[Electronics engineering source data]
+---+
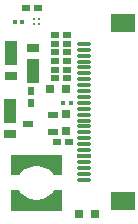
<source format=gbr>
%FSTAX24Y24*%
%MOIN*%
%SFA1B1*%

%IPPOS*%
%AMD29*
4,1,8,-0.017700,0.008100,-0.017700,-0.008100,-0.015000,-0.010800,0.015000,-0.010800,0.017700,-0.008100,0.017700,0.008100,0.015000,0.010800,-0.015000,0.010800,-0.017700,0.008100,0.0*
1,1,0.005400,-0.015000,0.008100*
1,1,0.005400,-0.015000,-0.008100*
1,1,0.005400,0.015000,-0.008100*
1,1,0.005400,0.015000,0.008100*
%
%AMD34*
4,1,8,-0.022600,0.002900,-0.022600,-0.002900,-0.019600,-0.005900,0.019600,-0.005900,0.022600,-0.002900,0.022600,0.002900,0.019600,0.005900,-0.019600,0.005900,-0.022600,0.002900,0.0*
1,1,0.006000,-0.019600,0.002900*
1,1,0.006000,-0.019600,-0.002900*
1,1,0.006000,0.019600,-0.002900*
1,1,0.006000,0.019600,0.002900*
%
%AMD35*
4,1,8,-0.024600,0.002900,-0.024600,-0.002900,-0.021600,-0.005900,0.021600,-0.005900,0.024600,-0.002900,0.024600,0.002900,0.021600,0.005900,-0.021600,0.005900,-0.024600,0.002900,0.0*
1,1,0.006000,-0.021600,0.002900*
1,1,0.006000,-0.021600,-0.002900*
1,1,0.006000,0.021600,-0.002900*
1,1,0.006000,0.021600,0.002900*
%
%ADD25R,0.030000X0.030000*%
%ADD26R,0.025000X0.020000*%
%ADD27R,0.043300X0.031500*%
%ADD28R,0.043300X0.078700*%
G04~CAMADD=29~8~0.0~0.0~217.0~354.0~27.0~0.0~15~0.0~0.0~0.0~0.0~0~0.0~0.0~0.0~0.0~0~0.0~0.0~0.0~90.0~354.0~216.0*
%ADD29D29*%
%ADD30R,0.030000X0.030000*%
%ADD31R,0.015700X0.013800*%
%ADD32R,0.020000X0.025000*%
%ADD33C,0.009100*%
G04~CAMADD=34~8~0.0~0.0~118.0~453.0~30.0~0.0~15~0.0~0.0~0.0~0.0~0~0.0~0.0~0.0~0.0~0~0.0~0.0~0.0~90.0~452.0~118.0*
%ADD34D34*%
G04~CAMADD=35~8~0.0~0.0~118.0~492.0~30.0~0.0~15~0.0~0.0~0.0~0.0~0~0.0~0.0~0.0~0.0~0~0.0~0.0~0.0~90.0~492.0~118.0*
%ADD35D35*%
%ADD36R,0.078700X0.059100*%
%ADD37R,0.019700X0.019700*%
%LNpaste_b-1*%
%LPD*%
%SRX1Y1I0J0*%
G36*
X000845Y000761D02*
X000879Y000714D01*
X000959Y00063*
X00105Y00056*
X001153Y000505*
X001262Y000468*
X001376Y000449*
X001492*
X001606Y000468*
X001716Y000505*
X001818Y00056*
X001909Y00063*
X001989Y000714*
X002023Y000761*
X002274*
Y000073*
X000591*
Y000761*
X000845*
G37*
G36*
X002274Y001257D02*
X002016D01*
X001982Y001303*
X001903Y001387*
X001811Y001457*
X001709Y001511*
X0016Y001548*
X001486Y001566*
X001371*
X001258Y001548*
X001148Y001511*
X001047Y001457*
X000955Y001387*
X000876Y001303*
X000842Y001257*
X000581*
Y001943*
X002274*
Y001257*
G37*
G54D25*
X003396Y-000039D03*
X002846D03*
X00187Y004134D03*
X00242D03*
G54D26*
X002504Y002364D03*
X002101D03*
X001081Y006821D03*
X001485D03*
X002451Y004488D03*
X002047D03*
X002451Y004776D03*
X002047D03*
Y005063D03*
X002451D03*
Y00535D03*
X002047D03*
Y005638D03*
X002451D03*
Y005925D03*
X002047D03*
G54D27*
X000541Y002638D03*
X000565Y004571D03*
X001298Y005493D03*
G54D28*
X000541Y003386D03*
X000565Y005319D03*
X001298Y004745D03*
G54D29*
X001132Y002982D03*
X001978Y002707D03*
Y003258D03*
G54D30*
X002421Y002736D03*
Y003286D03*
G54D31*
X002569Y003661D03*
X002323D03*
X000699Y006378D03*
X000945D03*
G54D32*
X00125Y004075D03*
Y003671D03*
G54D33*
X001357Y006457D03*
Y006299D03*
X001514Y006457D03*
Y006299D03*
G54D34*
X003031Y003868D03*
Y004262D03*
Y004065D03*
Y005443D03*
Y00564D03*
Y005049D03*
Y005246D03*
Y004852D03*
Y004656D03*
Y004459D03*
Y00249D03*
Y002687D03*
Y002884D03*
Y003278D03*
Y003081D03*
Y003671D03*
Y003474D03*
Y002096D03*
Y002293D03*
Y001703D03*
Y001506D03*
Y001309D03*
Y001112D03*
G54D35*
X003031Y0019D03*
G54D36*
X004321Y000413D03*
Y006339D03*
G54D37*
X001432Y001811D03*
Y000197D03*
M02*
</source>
+---+
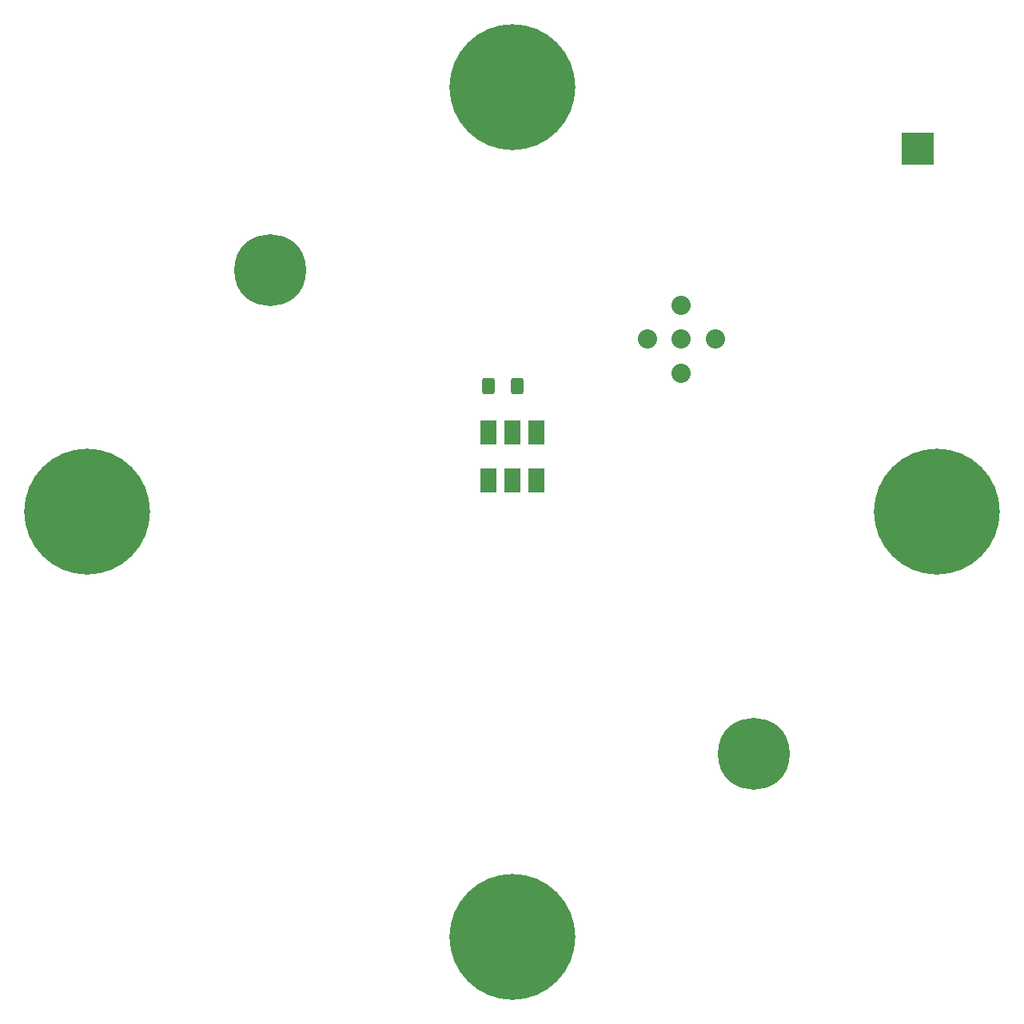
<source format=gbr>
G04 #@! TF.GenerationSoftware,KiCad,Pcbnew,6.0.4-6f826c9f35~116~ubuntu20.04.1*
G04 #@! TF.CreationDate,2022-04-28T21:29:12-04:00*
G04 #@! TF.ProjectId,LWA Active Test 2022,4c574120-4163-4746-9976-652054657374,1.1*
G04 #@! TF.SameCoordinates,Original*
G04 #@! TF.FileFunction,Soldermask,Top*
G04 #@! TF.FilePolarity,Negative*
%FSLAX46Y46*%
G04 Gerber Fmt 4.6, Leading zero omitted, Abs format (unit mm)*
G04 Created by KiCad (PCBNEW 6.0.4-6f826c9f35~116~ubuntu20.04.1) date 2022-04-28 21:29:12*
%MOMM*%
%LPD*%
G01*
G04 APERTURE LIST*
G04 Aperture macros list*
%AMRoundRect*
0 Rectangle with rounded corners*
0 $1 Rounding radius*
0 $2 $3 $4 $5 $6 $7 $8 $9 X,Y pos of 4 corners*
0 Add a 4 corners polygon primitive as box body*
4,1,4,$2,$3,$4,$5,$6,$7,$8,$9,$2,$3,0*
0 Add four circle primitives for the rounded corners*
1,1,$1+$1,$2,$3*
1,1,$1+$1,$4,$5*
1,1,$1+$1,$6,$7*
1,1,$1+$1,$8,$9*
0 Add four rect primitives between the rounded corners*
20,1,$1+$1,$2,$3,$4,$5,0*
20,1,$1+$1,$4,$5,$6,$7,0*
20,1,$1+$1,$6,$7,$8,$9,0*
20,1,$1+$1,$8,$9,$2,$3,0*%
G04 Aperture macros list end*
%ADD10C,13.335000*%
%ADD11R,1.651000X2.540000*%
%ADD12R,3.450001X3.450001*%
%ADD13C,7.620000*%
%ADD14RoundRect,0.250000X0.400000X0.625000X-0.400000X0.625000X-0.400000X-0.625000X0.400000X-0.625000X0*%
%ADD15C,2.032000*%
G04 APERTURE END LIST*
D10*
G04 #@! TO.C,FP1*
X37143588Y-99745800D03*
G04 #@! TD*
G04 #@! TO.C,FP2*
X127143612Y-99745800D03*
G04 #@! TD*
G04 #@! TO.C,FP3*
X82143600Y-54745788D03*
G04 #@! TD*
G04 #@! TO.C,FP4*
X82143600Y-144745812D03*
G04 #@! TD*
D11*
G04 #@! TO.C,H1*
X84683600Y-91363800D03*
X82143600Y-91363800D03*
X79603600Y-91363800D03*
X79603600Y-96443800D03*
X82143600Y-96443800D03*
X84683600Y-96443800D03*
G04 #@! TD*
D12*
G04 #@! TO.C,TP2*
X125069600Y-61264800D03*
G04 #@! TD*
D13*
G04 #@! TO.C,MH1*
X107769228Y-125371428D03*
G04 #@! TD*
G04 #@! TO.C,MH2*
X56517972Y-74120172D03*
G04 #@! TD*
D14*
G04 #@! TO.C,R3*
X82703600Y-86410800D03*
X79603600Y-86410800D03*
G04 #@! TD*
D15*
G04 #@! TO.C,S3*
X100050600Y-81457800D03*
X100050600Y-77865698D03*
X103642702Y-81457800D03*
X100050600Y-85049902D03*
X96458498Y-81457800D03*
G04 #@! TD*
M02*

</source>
+---+
▶ **Required action**
Taking the lines above, repeat exactly those from the line that contains "X001514Y006457D03*" through the line that contains "Y003474D03*", and both of those lines as well. Include nothing else.

▶ **Solution for this problem**
X001514Y006457D03*
Y006299D03*
G54D34*
X003031Y003868D03*
Y004262D03*
Y004065D03*
Y005443D03*
Y00564D03*
Y005049D03*
Y005246D03*
Y004852D03*
Y004656D03*
Y004459D03*
Y00249D03*
Y002687D03*
Y002884D03*
Y003278D03*
Y003081D03*
Y003671D03*
Y003474D03*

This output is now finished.